Start with a 3.5" or better yet a 4" concrete floor. Dig it down to your present wall footing or so you end up with 8' interior walls. Put the concrete on a 4" to 6" or so rock or sand base. Screed all of this level. Use remesh on top of a 6 mil plastic vapor barrier. Have all of your floor drains, plumbing, sewage pump basin, sump pump basin, and french drain lines all hooked up and wrapped as needed. Don't forget to pour footings for any load bearing walls and support posts. Use rebar as required by code. Talk to your concrete company but get a 3000# to 4000# concrete. Ask them about the slump factor, how much cement and other additives and water and air percentages they recommend for your area for a basement.

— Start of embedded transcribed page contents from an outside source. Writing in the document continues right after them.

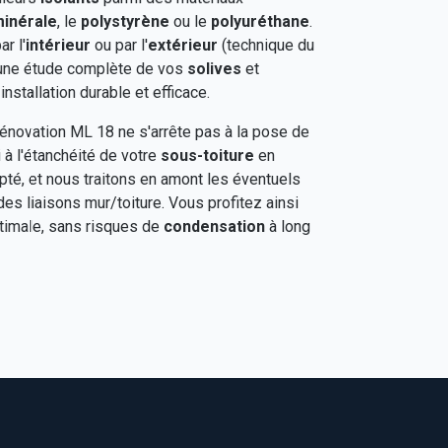
minérale
, le
polystyrène
ou le
polyuréthane
.
r l'
intérieur
ou par l'
extérieur
(technique du
t une étude complète de vos
solives
et
installation durable et efficace.
novation ML 18 ne s'arrête pas à la pose de
i à l'étanchéité de votre
sous-toiture
en
té, et nous traitons en amont les éventuels
es liaisons mur/toiture. Vous profitez ainsi
imale, sans risques de
condensation
à long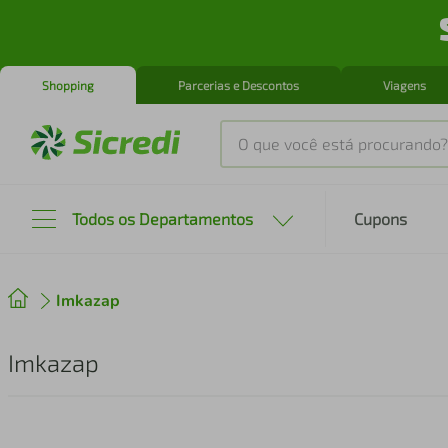
Shopping
Parcerias e Descontos
Viagens
O que você está procurando?
Produtos mais buscados
Todos os Departamentos
Cupons
tenis
1
º
Imkazap
cafeteira
2
º
perfume
3
º
Imkazap
air fryer
4
º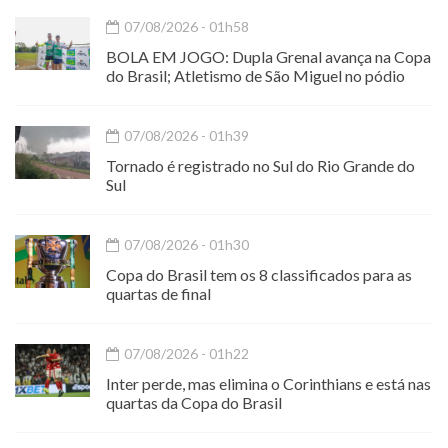
07/08/2026 - 01h58
BOLA EM JOGO: Dupla Grenal avança na Copa
do Brasil; Atletismo de São Miguel no pódio
07/08/2026 - 01h39
Tornado é registrado no Sul do Rio Grande do
Sul
07/08/2026 - 01h30
Copa do Brasil tem os 8 classificados para as
quartas de final
07/08/2026 - 01h22
Inter perde, mas elimina o Corinthians e está nas
quartas da Copa do Brasil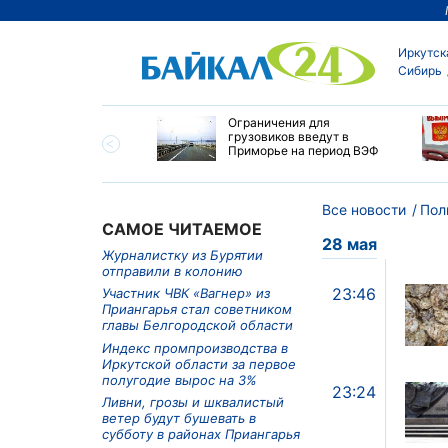
Иркутск
Сибирь
ровел планерку в
Ограничения для
ете по управлению
грузовиков введут в
ским округом
Приморье на период ВЭФ
ска
Все новости
Пол
САМОЕ ЧИТАЕМОЕ
28 мая
Журналистку из Бурятии
отправили в колонию
23:46
Участник ЧВК «Вагнер» из
Приангарья стал советником
главы Белгородской области
Индекс промпроизводства в
Иркутской области за первое
полугодие вырос на 3%
23:24
Ливни, грозы и шквалистый
ветер будут бушевать в
субботу в районах Приангарья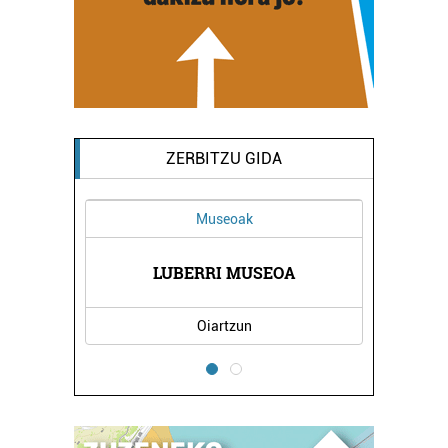
ZERBITZU GIDA
Museoak
LUBERRI MUSEOA
Oiartzun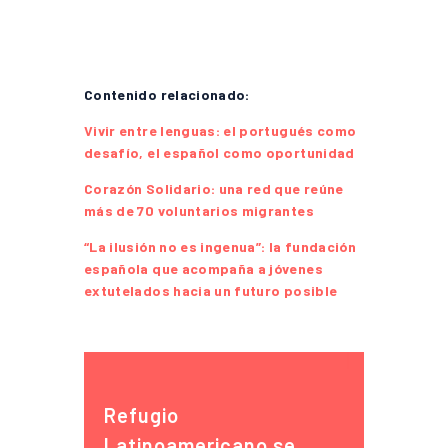
Contenido relacionado:
Vivir entre lenguas: el portugués como
desafío, el español como oportunidad
Corazón Solidario: una red que reúne
más de 70 voluntarios migrantes
“La ilusión no es ingenua”: la fundación
española que acompaña a jóvenes
extutelados hacia un futuro posible
Refugio
Latinoamericano se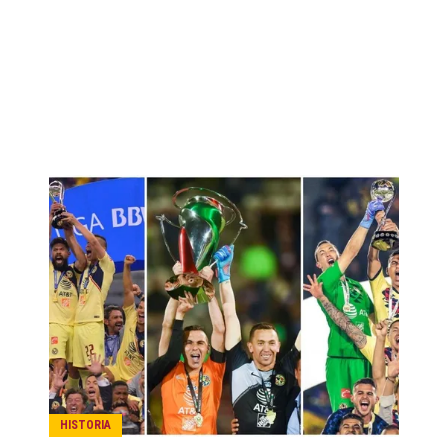
HISTORIA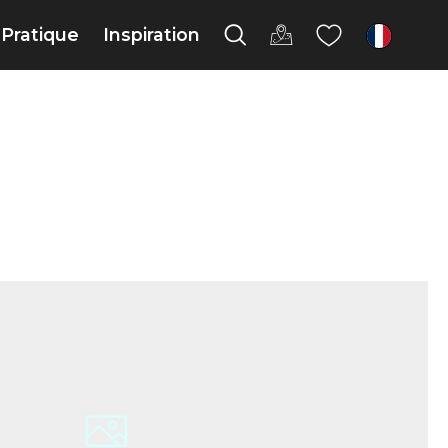
Pratique
Inspiration
fr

You will need the standard concrete tools such as mag floats, trowels, bull float, power screed (or manual screed board), straight screed pipes to do it in 8' to 10' sections at a time, a transit, line level, or laser level to set level lines, and a power trowel to get it smooth. Allow a tiny, little slope so when, I repeat when, the basement floods, it will hopefully run towards the drain/sump pump. Run a trough through a window and use wheel barrows or get a pump truck to pump it in. Have plenty of experienced helpers when doing the pour. Run a chalk line around the basement wall. Also be prepared to hand float any sloping areas such as around drains and against walls. As your mother always told you, don't forget to wear your rubbers (when walking around in wet concrete).

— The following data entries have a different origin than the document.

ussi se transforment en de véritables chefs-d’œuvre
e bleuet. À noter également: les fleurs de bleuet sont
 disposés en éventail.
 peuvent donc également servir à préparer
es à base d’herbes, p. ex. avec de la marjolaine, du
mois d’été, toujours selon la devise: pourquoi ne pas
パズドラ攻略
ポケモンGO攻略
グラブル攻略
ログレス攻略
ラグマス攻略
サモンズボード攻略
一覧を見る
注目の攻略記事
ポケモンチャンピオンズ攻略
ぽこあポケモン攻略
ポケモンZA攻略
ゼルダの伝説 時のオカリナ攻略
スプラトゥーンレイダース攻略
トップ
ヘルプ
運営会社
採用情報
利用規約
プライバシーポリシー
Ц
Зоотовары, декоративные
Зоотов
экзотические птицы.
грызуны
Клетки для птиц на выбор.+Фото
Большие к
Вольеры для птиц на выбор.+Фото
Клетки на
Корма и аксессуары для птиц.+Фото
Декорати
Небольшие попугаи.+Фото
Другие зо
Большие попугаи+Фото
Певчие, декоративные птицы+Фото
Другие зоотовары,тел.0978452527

This is not an easy job even for an experienced diyer with concrete experience such as drives and patios. If you've never poured concrete before, then there are too many things that can and will go wrong and it is all compounded by the cramped quarters and problems working against walls that you will not be able to handle even if you own or can borrow or rent the aforementioned tools. Mess it up and then think about all the jackhammering and remesh cutting and carrying chunks of concrete and wire remesh up the stairs so you can start over again.
I strongly recommend an experienced concrete crew with guys who know how to hand mag float next to walls, work the power screed, and move over and do the next section. Once the grade work and remesh, etc. is down, they can do the pour in a 2 or 3 hours and be back power troweling later in the afternoon.